If it were possible to capture Melbourne’s character in a single site it would look a lot like this. Clad in brick and Corten steel, its 14-storey tower feels right at home on busy Russell Street. Inside, every surface and fitting showcases the craftmanship of local creatives.
The compact foyer sets the mood with its custom brickwork, warm jarrah, Australian terrazzo and looping video art by five creators including South Sudanese-born Atong Atem, whose film Banksia traces the history of African migration to Australia.
The 191 rooms and suites include a 14th-floor penthouse with baby grand piano (why not?) and terraced Horizon suites in desert tones of red, pink and orange, including the terrazzo flooring and bathtubs.

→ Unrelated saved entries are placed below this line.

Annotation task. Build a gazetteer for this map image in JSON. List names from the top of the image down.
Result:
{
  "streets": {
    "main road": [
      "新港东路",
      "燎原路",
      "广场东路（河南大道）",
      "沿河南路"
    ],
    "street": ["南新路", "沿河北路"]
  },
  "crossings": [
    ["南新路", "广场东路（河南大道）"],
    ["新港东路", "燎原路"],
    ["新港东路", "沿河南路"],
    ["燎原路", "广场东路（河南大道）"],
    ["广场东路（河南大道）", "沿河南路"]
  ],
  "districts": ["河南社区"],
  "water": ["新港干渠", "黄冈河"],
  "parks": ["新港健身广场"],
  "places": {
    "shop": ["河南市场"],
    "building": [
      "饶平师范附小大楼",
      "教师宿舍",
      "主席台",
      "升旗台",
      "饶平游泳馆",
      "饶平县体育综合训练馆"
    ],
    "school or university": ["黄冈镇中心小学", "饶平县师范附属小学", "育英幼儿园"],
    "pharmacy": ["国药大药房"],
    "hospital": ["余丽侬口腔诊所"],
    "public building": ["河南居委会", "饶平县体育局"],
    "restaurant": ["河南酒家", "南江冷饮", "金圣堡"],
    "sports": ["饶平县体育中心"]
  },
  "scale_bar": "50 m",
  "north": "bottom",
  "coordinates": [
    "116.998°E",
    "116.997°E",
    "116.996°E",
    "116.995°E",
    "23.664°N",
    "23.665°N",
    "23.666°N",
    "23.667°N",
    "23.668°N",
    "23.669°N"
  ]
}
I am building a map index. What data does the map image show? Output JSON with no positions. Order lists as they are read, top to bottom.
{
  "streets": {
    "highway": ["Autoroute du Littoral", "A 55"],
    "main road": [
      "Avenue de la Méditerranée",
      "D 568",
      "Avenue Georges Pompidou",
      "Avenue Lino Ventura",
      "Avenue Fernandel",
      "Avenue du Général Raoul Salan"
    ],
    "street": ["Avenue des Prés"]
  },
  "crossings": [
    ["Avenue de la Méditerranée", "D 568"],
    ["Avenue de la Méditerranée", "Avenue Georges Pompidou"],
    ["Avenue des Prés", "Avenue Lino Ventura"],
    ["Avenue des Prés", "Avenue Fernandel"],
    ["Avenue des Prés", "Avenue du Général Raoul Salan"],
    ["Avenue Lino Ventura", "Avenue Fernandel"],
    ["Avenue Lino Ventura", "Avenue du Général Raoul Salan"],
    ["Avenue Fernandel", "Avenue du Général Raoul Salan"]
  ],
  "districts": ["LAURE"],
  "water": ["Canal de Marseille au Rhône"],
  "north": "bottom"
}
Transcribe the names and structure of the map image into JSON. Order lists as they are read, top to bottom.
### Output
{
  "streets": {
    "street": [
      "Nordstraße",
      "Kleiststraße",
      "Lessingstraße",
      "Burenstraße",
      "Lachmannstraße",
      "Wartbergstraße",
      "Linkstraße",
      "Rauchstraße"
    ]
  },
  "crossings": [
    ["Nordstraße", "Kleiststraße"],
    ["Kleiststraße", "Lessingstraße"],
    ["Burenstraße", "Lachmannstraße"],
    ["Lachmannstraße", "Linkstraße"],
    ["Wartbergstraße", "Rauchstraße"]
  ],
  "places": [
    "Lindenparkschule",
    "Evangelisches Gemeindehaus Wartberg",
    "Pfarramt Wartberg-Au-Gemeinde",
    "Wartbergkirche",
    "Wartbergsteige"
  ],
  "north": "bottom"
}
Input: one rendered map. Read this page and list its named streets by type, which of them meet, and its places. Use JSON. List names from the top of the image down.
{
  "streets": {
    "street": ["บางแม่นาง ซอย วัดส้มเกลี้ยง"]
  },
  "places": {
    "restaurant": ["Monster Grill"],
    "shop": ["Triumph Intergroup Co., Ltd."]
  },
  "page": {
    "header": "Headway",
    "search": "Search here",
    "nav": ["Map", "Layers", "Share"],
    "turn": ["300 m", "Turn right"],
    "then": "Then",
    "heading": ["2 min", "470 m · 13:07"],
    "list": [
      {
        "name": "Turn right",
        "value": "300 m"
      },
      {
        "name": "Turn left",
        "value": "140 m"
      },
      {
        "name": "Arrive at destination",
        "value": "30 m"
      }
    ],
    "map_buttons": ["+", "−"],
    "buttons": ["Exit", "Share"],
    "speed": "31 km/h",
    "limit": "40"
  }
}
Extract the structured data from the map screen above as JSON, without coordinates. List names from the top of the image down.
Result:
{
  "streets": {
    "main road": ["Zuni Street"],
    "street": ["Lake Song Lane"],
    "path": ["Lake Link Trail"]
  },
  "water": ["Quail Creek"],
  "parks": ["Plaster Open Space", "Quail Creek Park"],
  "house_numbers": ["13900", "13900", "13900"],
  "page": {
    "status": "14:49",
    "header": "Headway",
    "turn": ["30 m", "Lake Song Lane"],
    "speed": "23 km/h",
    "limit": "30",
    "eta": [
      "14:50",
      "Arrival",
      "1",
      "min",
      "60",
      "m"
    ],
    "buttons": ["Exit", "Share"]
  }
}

Furnishings are the best in local design including Jardan beds and seating, custom-made Cadrys rugs and lighting by Volker Haug. Nothing is incidental – each fitting, texture and amenity feels like a considered piece in the Melbourne Place story.
Dining-wise, ground-floor Marmelo is a Portuguese restaurant and bar where Iberian favourites are given a local twist, such as croquettes made with Murray rather than Atlantic cod, and a keen drinks list of Quince Martinis and Douro Valley wines.
This being Melbourne, there’s a basement laneway bar, Mr Mills, as well as a rooftop bar and restaurant called Mid Air. Judging by the queues of young hopefuls hovering in the lift well, it’s the latest place to be seen in town – as much for its dramatic brick walls with cut-out “eyes” that look over the city as for its Med-leaning menu and moonlit soirées.
Given my job consists largely of staying in hotels it takes something special for a property to linger in the consciousness afterwards. The Eve and Melbourne Place are both still firmly, and fondly, front of mind.
The going rates
Homegrown luxury comes at a price. Room rates at The Eve start at $549 a night, while a bed at Melbourne Place starts from a more reasonable $300 but tops out at $5000 a night for the penthouse.
Kendall Hill was a guest of Melbourne Place and The Eve Hotel Sydney.